===== BRANO SCELTO =====

Nessuno faccia vedere al fondatur, Umberto Bossi, il simbolo della sua Lega nella lista in Puglia. Lui che aveva creato il contenitore delle lighe autonomiste per “spazzare via il vecchio pentapartito”, lui che inveiva contro i ladroni che stanno a Roma e che tuonava: “L’Italia è un paese fallito per colpa di democristiani, socialisti e comunisti”. Lui che definiva quelli della “banda bassotti” i socialisti milanesi, e non solo.
E che si, è vero, ha fatto da stampella ai governi berlusconiani animati proprio da ex democristiani ed ex socialisti, ma pur sempre camuffati sotto le insegne di Forza Italia o al massimo nell’Udc di Pier Ferdinando Casini, con il quale litigava spesso infatti.
Ecco, nessuno faccia vedere adesso a Bossi che nel simbolo della Lega sotto il disegno di Alberto Da Giussano, il liberatore della Padania dalla vecchia prima repubblica, compaiono oggi il garofano rosso del “nuovo” Partito socialista e lo Scudocrociato con la scritta Libertas del partito di Lorenzo Cesa.

===== ELENCO =====

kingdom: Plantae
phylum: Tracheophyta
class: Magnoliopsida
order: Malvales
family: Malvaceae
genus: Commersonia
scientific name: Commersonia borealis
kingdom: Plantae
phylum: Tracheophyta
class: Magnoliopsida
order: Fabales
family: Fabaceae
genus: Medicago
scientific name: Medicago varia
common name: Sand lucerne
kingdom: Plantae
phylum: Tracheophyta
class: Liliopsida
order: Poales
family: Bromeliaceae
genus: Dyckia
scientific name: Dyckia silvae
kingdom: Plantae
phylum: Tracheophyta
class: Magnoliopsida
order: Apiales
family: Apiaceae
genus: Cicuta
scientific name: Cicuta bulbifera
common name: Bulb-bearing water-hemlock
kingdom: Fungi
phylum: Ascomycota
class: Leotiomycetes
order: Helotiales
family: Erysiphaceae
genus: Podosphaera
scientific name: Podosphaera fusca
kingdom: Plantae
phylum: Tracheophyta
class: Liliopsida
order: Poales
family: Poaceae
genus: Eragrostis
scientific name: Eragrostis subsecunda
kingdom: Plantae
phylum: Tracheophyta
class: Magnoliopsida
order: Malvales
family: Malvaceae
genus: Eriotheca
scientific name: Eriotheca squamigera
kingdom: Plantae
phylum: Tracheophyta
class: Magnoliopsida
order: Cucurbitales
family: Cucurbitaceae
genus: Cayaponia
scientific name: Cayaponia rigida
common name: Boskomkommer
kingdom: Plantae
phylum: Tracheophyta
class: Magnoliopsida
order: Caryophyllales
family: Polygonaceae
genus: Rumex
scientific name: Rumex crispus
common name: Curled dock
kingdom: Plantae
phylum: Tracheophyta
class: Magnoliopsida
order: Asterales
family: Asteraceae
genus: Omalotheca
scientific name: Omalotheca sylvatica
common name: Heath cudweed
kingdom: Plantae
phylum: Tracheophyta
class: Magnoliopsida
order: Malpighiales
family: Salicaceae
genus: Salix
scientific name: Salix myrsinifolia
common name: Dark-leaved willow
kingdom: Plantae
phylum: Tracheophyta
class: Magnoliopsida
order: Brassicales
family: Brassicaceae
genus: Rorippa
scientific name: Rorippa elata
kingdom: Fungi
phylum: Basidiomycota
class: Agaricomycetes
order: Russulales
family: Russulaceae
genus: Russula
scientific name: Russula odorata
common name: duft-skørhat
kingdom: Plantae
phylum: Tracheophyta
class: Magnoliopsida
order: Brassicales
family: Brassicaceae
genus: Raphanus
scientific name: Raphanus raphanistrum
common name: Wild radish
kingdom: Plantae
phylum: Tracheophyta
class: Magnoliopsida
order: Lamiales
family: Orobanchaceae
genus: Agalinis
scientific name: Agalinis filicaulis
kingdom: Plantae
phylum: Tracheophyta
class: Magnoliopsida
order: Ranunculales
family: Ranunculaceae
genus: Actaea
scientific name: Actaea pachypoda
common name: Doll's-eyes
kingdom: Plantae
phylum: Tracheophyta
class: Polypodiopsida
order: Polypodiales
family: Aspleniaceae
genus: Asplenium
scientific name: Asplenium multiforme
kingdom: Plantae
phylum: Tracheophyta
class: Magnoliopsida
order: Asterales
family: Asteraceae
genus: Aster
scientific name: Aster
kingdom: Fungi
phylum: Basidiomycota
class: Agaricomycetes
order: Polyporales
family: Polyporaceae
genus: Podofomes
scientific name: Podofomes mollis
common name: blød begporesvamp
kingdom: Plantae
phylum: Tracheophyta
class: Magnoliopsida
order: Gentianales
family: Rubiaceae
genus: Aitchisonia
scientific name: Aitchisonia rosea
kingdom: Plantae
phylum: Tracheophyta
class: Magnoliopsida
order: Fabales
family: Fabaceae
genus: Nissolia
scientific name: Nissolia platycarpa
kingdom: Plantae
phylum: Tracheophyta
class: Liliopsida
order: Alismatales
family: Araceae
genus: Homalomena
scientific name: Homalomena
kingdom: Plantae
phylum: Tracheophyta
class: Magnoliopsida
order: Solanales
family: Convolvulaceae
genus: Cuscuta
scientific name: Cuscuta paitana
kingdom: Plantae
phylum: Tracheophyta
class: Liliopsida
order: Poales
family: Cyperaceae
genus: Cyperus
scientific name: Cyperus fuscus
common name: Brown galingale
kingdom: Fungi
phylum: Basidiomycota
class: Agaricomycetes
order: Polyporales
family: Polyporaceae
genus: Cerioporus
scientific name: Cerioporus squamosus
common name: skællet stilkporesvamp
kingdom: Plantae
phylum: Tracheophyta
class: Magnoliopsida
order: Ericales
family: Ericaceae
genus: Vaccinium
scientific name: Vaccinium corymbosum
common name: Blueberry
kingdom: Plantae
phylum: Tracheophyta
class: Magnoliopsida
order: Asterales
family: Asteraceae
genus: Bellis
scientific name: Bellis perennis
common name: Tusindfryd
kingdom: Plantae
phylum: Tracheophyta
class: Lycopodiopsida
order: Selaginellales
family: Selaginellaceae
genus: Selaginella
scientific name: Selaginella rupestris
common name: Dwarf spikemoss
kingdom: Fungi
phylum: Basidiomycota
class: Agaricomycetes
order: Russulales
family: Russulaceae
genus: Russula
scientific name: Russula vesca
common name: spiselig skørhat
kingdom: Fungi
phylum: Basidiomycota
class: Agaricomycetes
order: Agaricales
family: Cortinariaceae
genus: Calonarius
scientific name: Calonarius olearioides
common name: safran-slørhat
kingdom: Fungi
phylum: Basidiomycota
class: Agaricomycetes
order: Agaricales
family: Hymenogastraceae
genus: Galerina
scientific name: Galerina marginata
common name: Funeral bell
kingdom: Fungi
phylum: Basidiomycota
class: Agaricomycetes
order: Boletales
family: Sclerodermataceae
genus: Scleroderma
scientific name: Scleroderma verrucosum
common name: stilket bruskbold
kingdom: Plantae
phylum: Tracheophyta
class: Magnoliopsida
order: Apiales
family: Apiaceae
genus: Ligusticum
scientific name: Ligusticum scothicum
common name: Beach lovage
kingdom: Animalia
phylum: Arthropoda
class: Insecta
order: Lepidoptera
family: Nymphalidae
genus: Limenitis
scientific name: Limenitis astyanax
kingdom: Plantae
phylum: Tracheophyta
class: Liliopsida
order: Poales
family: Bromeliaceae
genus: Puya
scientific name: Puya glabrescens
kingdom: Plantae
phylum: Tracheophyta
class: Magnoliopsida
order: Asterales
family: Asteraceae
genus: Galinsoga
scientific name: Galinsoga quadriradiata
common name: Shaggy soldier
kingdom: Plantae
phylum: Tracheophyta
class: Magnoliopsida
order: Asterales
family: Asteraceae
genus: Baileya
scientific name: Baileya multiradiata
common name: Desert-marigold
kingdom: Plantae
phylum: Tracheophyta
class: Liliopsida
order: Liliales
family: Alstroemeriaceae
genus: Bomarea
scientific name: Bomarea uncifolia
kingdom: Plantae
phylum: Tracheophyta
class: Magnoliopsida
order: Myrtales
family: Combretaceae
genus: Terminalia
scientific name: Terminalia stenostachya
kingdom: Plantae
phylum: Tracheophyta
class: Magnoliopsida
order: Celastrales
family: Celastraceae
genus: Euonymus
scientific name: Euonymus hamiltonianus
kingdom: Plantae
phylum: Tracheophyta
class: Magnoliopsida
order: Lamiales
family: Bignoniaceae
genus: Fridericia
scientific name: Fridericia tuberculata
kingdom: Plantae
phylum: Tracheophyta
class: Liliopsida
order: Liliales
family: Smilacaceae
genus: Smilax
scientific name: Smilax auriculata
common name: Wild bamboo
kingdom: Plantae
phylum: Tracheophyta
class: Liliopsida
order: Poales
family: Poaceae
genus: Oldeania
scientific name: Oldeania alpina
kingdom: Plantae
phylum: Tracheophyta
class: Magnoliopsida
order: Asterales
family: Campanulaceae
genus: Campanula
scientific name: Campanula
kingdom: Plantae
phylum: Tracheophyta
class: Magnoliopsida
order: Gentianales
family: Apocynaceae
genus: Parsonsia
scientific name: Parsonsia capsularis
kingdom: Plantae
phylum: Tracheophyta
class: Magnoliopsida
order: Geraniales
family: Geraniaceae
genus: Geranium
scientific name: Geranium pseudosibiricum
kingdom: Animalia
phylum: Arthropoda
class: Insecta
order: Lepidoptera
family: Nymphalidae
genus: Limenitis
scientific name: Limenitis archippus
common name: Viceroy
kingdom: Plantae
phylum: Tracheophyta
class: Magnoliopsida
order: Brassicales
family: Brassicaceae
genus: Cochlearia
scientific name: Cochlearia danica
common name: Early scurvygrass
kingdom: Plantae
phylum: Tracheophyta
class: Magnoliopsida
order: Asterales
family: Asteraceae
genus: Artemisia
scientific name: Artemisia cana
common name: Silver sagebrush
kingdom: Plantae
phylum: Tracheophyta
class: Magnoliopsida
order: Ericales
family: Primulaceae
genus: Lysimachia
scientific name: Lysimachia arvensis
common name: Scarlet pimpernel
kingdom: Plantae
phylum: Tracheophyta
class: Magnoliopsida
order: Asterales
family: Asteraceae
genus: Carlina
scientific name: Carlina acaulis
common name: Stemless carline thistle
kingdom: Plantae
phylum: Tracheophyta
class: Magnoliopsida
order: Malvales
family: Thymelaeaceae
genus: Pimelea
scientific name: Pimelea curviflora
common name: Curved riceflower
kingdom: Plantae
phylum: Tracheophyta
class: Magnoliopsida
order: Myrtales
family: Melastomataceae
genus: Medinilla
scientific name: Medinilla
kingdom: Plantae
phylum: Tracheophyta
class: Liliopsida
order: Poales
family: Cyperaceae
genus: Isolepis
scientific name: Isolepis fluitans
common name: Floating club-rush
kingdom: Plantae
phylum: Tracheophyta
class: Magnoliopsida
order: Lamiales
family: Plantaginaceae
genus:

=====

• COMPITI DA SVOLGERE:
1. Trascrivi il brano sulla Lega tra "E che si, è" e "litigava spesso infatti.", estremi inclusi.
2. Riscrivi in forma più breve il paragrafo del brano sulla Lega che comincia con "Ecco, nessuno faccia vedere", mantenendone i fatti principali.
Per rispondere usa soltanto il brano sulla Lega.

• LE RISPOSTE:
1.
E che si, è vero, ha fatto da stampella ai governi berlusconiani animati proprio da ex democristiani ed ex socialisti, ma pur sempre camuffati sotto le insegne di Forza Italia o al massimo nell’Udc di Pier Ferdinando Casini, con il quale litigava spesso infatti.

2. Meglio non mostrare a Bossi che nel simbolo della Lega, sotto Alberto Da Giussano, liberatore della Padania dalla vecchia prima repubblica, figurano ora il garofano rosso del "nuovo" Partito socialista e lo Scudocrociato con la scritta Libertas del partito di Lorenzo Cesa.